Yup, I challenged you to name MSFT products that use AI. You didn't. You gave me more examples of stuff MSFT has co-opted from other areas, which has then been labled as 'new' and 'groundbreaking'.
Which reminds me, I remember reading how the Office 97 "office assistant" aka Bob (is that a slur? What's the paper clip guy's name?) was supposed to be AI, because you could type your question in and it'd find an answer. Turns out, near as I can tell, it's just a keyword search. I kept typing in these rude things about Bill, and Bob kept saying, "Huh?". But, if I typed in "double space", it'd find something resonable.

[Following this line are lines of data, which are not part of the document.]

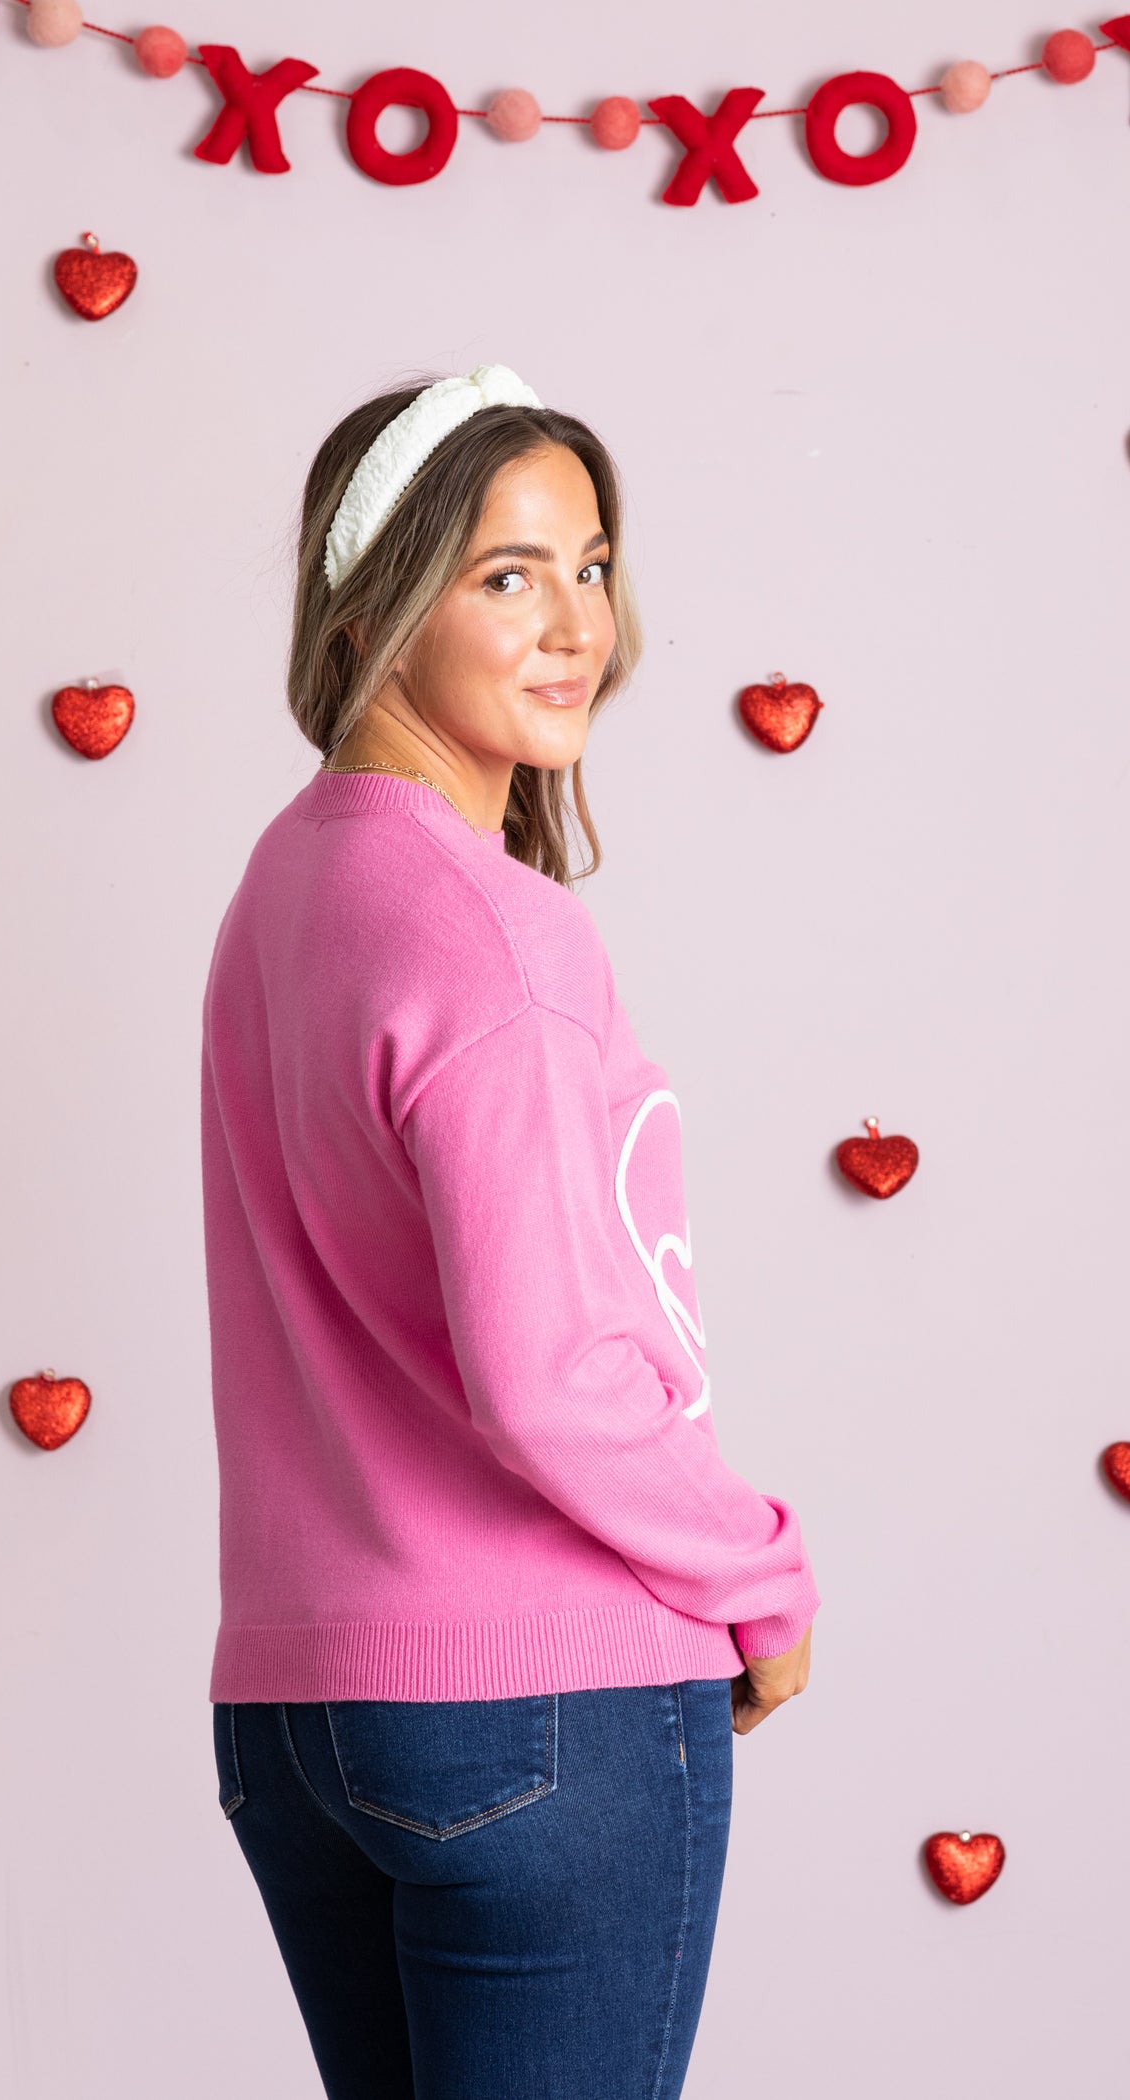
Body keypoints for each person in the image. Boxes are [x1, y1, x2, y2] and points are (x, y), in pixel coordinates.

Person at [200, 364, 820, 2100]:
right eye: (506, 576)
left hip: (304, 1713)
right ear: (380, 600)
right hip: (547, 1707)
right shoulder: (495, 937)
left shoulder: (288, 885)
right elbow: (552, 1378)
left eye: (594, 565)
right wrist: (757, 1576)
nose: (578, 630)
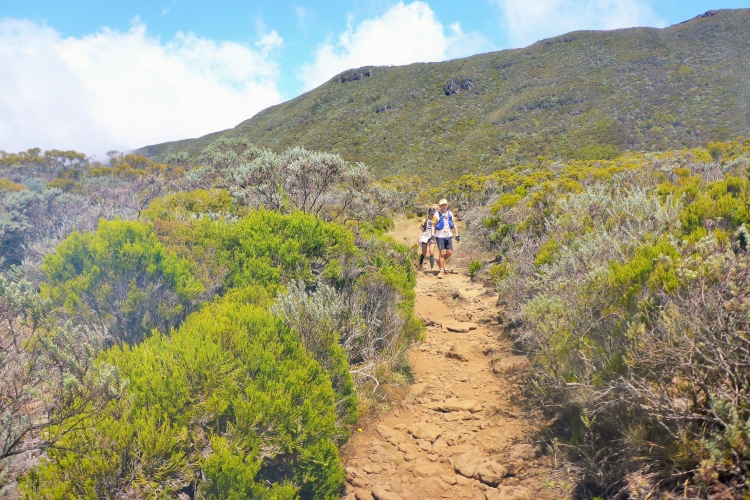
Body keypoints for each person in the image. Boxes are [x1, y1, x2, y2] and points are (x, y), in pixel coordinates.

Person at [434, 198, 459, 278]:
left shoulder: (450, 214)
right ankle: (441, 271)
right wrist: (432, 234)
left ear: (447, 205)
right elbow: (433, 225)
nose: (443, 206)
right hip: (439, 236)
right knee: (441, 253)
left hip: (448, 235)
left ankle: (439, 262)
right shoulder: (436, 215)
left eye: (445, 205)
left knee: (449, 252)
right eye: (442, 205)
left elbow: (454, 224)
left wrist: (457, 234)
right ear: (440, 206)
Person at [418, 206, 438, 271]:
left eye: (433, 214)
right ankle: (420, 264)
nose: (432, 215)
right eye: (431, 214)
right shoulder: (425, 220)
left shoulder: (436, 220)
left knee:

I mean, it was pretty good and everything, but AI? "Open the drive bay door, Bob.".
My other amusing anecdote: I actually installed IE4 today, Active Desktop and all. For once, Microsoft is guilty of understatement. It's not Active Desktop, it's Hyperactive Desktop! That baby needs some Ritalin for sure. Sheesh. I started wildly searching for something to turn it off, but I stumbled on the uninstall thing first, so IE4 didn't stay around for long. Maybe it was Prodigy's fault, it was their cd.
Of course, paranoid as I am I did this on my other computer that's not hooked up to the internet. I notice that my directory windows have been upgraded with some scrolling thingy in the task bar, I don't know what other upgrades have been bestowed on me. But, I've decided that I've been way too lax about the approved Windows Maintainace schedule anyway, reformat, reinstall is almost second nature now. As I got lots of drive space now with most of my old junk still on tape, I may do some experiments to see who puts what on c:\windows. Does anybody have a handy, non-reverential ref to what the twisty maze of dll's means?